Written task >>
Count the lines in the entries below that contain the string "στην", and give only that number.

****************************************

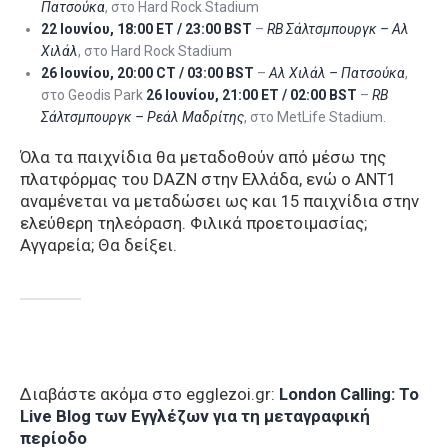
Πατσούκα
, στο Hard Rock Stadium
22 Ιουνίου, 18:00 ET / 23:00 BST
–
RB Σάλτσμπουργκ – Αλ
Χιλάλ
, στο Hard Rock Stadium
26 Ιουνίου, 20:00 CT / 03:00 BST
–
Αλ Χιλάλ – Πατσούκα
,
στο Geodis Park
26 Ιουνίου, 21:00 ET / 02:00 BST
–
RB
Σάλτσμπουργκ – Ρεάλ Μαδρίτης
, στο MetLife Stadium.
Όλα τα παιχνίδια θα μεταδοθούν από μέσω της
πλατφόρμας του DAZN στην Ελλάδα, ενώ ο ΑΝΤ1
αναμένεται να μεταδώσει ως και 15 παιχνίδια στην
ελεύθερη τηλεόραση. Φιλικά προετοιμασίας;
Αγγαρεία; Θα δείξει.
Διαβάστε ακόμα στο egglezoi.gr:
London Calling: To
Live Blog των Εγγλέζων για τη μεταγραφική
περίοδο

****************************************

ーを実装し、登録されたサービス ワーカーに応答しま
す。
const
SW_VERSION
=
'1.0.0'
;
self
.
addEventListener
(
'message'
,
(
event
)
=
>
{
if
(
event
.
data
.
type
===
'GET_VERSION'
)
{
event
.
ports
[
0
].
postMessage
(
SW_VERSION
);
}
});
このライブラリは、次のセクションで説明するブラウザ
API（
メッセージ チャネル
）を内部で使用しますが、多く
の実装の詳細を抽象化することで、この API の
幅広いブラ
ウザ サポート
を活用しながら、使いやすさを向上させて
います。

****************************************

Answer for the task >>
2